Vanilla: what are you talking about?
Jose: Wait for it. I’m having a, … a, Blazing Saddles epiphany. Here now. It’s coming. Ah! (quote)
Vanilla: you sir, are killing me. You are … just a dear. Now I want you to take a look at these micro tests. (keyboard sound) See those test names? They …
Jose: (shocked) practically tell you what the code they are testing is supposed to do. And, I’ll be damned, you did more than just the happy path. Impressive. You would make a good tester. You are some kind of XMan. I just don’t see how you’LLC get the others to write any of these. They think they’re faster if they throw it over the wall to me. It’s great that you were willing to write those twenty tests and all but there just isn’t anything in it for you developers.

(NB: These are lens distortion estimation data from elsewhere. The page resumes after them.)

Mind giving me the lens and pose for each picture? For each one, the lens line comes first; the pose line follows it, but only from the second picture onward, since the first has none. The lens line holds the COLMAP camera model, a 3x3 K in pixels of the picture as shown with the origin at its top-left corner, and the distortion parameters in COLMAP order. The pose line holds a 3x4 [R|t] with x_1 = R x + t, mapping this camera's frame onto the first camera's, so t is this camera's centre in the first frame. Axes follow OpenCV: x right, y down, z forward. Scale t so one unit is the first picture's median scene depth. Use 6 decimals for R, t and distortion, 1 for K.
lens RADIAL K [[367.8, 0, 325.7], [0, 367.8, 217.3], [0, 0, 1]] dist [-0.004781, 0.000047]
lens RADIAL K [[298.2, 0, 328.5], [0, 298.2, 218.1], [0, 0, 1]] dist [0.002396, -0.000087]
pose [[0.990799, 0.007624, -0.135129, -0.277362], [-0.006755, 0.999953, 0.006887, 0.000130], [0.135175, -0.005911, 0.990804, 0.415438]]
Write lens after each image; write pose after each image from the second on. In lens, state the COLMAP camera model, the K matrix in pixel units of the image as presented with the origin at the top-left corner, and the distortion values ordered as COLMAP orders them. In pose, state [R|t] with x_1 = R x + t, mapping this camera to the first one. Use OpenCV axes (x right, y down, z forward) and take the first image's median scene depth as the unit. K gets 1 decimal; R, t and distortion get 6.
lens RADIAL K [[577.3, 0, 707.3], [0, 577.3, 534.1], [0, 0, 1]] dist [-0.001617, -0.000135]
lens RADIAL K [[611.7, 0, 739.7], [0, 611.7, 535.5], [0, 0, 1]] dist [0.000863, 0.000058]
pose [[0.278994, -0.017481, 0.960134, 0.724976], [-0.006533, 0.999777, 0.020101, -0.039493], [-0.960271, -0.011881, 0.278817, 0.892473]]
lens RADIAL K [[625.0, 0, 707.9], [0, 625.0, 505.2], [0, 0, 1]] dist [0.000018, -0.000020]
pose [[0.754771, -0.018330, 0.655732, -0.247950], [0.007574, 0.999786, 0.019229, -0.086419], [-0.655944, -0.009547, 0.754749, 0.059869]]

Anyways, can you do me a solid? If one of your micro tests fails, could you let me know? My boss keeps track of how many bugs I find, and well, if these micro thingys actually do anything useful, let me know so I can file bug reports.
Narrator:
The fact that Micro tests are written by developers has been a controversy among companies with old school outlooks on the job of QA. Because QA has been a function of preparing for a release, QA managers and team members find it confusing to make testing as part of the development phase rather than a post development phase. In fact, with TDD, testing is done a tiny bit before development. Since micro tests run so fast, developers like Vanilla Pop execute these tests multiple times every hour of every day. This allows developers to use micro tests as a quick “check” against code they are writing, to discover if they’ve caused a regression. This allows bugs to be found even before code is checked in. Finding bugs in this manner is far in advance of traditional QA or even macro testing. In this case, TDD actually shortens the development cycle, enabling developers to write more features per day and without regression.
Since Testers by training are going to doubt anything a developer tells them, Vanilla Pop just needs the Tester to support him and help hold the developers accountable for regressions that slip in, especially if they aren’t bothering to write automated micro tests. Jose will continue writing automated Acceptance Tests for features (macro tests) and rather than focus on big counts to his manager, write automated macro tests early in the sprint cycle with ATDD and report how well the code is “covered” by automated tests.